_How to complete this task_
Extract every entry word for word. Skip the pictures.

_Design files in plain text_
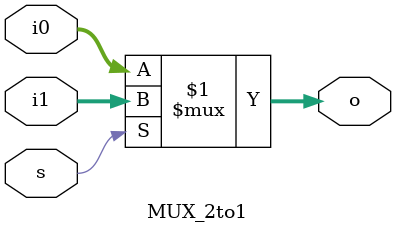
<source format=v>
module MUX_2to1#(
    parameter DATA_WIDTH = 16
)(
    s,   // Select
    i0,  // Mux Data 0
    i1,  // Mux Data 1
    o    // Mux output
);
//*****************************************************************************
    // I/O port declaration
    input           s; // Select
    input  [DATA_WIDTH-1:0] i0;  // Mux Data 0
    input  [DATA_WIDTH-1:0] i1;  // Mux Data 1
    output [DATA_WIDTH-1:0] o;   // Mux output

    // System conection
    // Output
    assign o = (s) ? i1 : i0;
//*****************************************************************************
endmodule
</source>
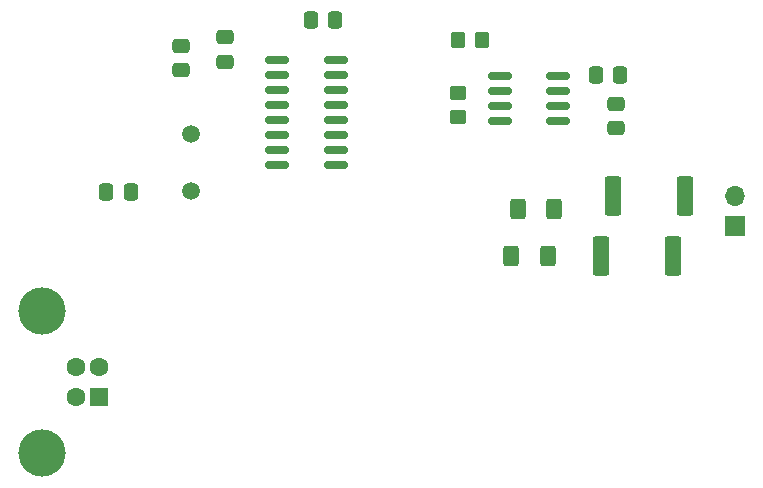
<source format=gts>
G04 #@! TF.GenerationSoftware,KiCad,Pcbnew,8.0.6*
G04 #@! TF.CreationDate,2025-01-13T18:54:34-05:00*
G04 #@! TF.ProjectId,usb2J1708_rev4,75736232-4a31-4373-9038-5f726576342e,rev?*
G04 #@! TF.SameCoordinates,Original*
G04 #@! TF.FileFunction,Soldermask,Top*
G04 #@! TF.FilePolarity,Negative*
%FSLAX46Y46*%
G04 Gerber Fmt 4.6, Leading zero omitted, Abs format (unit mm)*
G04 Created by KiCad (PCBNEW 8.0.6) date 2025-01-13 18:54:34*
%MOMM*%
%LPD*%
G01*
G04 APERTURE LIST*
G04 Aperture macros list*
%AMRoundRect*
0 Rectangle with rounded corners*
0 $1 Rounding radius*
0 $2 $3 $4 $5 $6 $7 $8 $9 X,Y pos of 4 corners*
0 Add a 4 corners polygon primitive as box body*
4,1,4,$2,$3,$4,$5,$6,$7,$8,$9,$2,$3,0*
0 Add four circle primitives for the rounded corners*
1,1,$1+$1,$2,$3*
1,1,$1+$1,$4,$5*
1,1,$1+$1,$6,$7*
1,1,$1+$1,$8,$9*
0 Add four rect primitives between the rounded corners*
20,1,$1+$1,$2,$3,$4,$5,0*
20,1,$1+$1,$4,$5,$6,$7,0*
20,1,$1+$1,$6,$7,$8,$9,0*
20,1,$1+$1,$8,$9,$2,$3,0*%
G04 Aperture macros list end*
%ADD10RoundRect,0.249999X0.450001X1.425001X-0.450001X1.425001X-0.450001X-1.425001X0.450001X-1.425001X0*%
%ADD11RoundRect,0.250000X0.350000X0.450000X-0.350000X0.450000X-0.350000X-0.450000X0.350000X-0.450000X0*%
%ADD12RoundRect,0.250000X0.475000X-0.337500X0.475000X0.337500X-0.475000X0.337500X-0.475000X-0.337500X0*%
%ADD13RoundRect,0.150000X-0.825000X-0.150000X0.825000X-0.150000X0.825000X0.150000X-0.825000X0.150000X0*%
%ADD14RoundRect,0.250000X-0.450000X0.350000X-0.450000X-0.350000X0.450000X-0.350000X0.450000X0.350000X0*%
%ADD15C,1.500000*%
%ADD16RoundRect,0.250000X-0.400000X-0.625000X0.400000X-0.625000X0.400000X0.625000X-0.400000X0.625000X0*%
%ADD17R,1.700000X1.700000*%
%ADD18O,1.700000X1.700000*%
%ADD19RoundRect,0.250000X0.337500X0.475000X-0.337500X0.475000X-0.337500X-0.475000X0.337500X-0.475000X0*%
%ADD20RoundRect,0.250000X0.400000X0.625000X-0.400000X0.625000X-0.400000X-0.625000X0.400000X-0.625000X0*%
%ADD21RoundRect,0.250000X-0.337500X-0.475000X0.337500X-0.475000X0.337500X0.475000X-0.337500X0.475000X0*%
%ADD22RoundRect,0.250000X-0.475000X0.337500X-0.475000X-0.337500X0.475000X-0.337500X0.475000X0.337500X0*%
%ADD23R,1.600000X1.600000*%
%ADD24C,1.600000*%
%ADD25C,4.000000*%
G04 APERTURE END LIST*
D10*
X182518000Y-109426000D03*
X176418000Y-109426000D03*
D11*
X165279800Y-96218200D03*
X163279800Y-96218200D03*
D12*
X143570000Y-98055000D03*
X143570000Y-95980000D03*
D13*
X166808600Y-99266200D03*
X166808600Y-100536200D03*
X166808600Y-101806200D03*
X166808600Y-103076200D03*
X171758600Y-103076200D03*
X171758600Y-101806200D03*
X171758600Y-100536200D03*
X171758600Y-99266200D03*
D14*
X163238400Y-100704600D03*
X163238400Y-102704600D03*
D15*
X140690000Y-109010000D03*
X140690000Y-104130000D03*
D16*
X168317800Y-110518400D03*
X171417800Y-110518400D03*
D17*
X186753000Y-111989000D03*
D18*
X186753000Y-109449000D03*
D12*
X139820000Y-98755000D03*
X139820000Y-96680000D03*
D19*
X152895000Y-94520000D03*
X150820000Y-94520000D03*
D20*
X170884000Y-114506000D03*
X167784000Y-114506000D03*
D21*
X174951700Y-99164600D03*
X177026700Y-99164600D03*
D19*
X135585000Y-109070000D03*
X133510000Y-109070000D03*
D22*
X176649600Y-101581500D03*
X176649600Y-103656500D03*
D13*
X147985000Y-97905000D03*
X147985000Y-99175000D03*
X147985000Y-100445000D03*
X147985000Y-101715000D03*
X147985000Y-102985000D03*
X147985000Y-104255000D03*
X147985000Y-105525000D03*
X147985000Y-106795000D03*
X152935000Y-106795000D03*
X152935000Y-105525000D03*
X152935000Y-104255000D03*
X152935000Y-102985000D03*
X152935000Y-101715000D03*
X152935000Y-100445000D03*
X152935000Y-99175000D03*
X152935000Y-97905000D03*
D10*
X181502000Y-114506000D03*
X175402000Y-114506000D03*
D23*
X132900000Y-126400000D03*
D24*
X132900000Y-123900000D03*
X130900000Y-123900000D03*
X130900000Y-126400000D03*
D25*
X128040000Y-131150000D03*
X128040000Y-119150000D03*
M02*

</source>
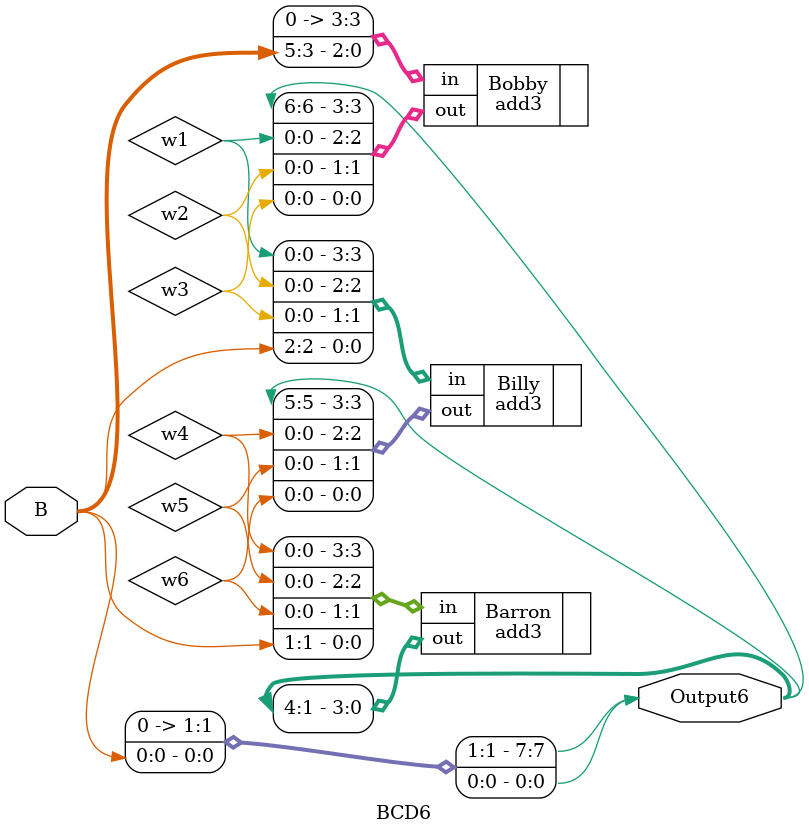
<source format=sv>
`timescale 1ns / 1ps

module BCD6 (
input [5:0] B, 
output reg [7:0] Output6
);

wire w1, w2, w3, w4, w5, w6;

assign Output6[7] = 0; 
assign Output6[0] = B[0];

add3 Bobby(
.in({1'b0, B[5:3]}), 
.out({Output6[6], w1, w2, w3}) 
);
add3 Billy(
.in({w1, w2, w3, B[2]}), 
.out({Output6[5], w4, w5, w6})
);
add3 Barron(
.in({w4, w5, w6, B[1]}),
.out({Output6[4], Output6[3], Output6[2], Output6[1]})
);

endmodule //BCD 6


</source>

_Problem solution_
<source format=v>
module MUX_2to1#(
    parameter DATA_WIDTH = 16
)(
    s,   // Select
    i0,  // Mux Data 0
    i1,  // Mux Data 1
    o    // Mux output
);
//*****************************************************************************
    // I/O port declaration
    input           s; // Select
    input  [DATA_WIDTH-1:0] i0;  // Mux Data 0
    input  [DATA_WIDTH-1:0] i1;  // Mux Data 1
    output [DATA_WIDTH-1:0] o;   // Mux output

    // System conection
    // Output
    assign o = (s) ? i1 : i0;
//*****************************************************************************
endmodule
</source>
<source format=gts>
G04 #@! TF.GenerationSoftware,KiCad,Pcbnew,8.0.6*
G04 #@! TF.CreationDate,2025-01-13T18:54:34-05:00*
G04 #@! TF.ProjectId,usb2J1708_rev4,75736232-4a31-4373-9038-5f726576342e,rev?*
G04 #@! TF.SameCoordinates,Original*
G04 #@! TF.FileFunction,Soldermask,Top*
G04 #@! TF.FilePolarity,Negative*
%FSLAX46Y46*%
G04 Gerber Fmt 4.6, Leading zero omitted, Abs format (unit mm)*
G04 Created by KiCad (PCBNEW 8.0.6) date 2025-01-13 18:54:34*
%MOMM*%
%LPD*%
G01*
G04 APERTURE LIST*
G04 Aperture macros list*
%AMRoundRect*
0 Rectangle with rounded corners*
0 $1 Rounding radius*
0 $2 $3 $4 $5 $6 $7 $8 $9 X,Y pos of 4 corners*
0 Add a 4 corners polygon primitive as box body*
4,1,4,$2,$3,$4,$5,$6,$7,$8,$9,$2,$3,0*
0 Add four circle primitives for the rounded corners*
1,1,$1+$1,$2,$3*
1,1,$1+$1,$4,$5*
1,1,$1+$1,$6,$7*
1,1,$1+$1,$8,$9*
0 Add four rect primitives between the rounded corners*
20,1,$1+$1,$2,$3,$4,$5,0*
20,1,$1+$1,$4,$5,$6,$7,0*
20,1,$1+$1,$6,$7,$8,$9,0*
20,1,$1+$1,$8,$9,$2,$3,0*%
G04 Aperture macros list end*
%ADD10RoundRect,0.249999X0.450001X1.425001X-0.450001X1.425001X-0.450001X-1.425001X0.450001X-1.425001X0*%
%ADD11RoundRect,0.250000X0.350000X0.450000X-0.350000X0.450000X-0.350000X-0.450000X0.350000X-0.450000X0*%
%ADD12RoundRect,0.250000X0.475000X-0.337500X0.475000X0.337500X-0.475000X0.337500X-0.475000X-0.337500X0*%
%ADD13RoundRect,0.150000X-0.825000X-0.150000X0.825000X-0.150000X0.825000X0.150000X-0.825000X0.150000X0*%
%ADD14RoundRect,0.250000X-0.450000X0.350000X-0.450000X-0.350000X0.450000X-0.350000X0.450000X0.350000X0*%
%ADD15C,1.500000*%
%ADD16RoundRect,0.250000X-0.400000X-0.625000X0.400000X-0.625000X0.400000X0.625000X-0.400000X0.625000X0*%
%ADD17R,1.700000X1.700000*%
%ADD18O,1.700000X1.700000*%
%ADD19RoundRect,0.250000X0.337500X0.475000X-0.337500X0.475000X-0.337500X-0.475000X0.337500X-0.475000X0*%
%ADD20RoundRect,0.250000X0.400000X0.625000X-0.400000X0.625000X-0.400000X-0.625000X0.400000X-0.625000X0*%
%ADD21RoundRect,0.250000X-0.337500X-0.475000X0.337500X-0.475000X0.337500X0.475000X-0.337500X0.475000X0*%
%ADD22RoundRect,0.250000X-0.475000X0.337500X-0.475000X-0.337500X0.475000X-0.337500X0.475000X0.337500X0*%
%ADD23R,1.600000X1.600000*%
%ADD24C,1.600000*%
%ADD25C,4.000000*%
G04 APERTURE END LIST*
D10*
X182518000Y-109426000D03*
X176418000Y-109426000D03*
D11*
X165279800Y-96218200D03*
X163279800Y-96218200D03*
D12*
X143570000Y-98055000D03*
X143570000Y-95980000D03*
D13*
X166808600Y-99266200D03*
X166808600Y-100536200D03*
X166808600Y-101806200D03*
X166808600Y-103076200D03*
X171758600Y-103076200D03*
X171758600Y-101806200D03*
X171758600Y-100536200D03*
X171758600Y-99266200D03*
D14*
X163238400Y-100704600D03*
X163238400Y-102704600D03*
D15*
X140690000Y-109010000D03*
X140690000Y-104130000D03*
D16*
X168317800Y-110518400D03*
X171417800Y-110518400D03*
D17*
X186753000Y-111989000D03*
D18*
X186753000Y-109449000D03*
D12*
X139820000Y-98755000D03*
X139820000Y-96680000D03*
D19*
X152895000Y-94520000D03*
X150820000Y-94520000D03*
D20*
X170884000Y-114506000D03*
X167784000Y-114506000D03*
D21*
X174951700Y-99164600D03*
X177026700Y-99164600D03*
D19*
X135585000Y-109070000D03*
X133510000Y-109070000D03*
D22*
X176649600Y-101581500D03*
X176649600Y-103656500D03*
D13*
X147985000Y-97905000D03*
X147985000Y-99175000D03*
X147985000Y-100445000D03*
X147985000Y-101715000D03*
X147985000Y-102985000D03*
X147985000Y-104255000D03*
X147985000Y-105525000D03*
X147985000Y-106795000D03*
X152935000Y-106795000D03*
X152935000Y-105525000D03*
X152935000Y-104255000D03*
X152935000Y-102985000D03*
X152935000Y-101715000D03*
X152935000Y-100445000D03*
X152935000Y-99175000D03*
X152935000Y-97905000D03*
D10*
X181502000Y-114506000D03*
X175402000Y-114506000D03*
D23*
X132900000Y-126400000D03*
D24*
X132900000Y-123900000D03*
X130900000Y-123900000D03*
X130900000Y-126400000D03*
D25*
X128040000Y-131150000D03*
X128040000Y-119150000D03*
M02*

</source>
<source format=sv>
`timescale 1ns / 1ps

module BCD6 (
input [5:0] B, 
output reg [7:0] Output6
);

wire w1, w2, w3, w4, w5, w6;

assign Output6[7] = 0; 
assign Output6[0] = B[0];

add3 Bobby(
.in({1'b0, B[5:3]}), 
.out({Output6[6], w1, w2, w3}) 
);
add3 Billy(
.in({w1, w2, w3, B[2]}), 
.out({Output6[5], w4, w5, w6})
);
add3 Barron(
.in({w4, w5, w6, B[1]}),
.out({Output6[4], Output6[3], Output6[2], Output6[1]})
);

endmodule //BCD 6


</source>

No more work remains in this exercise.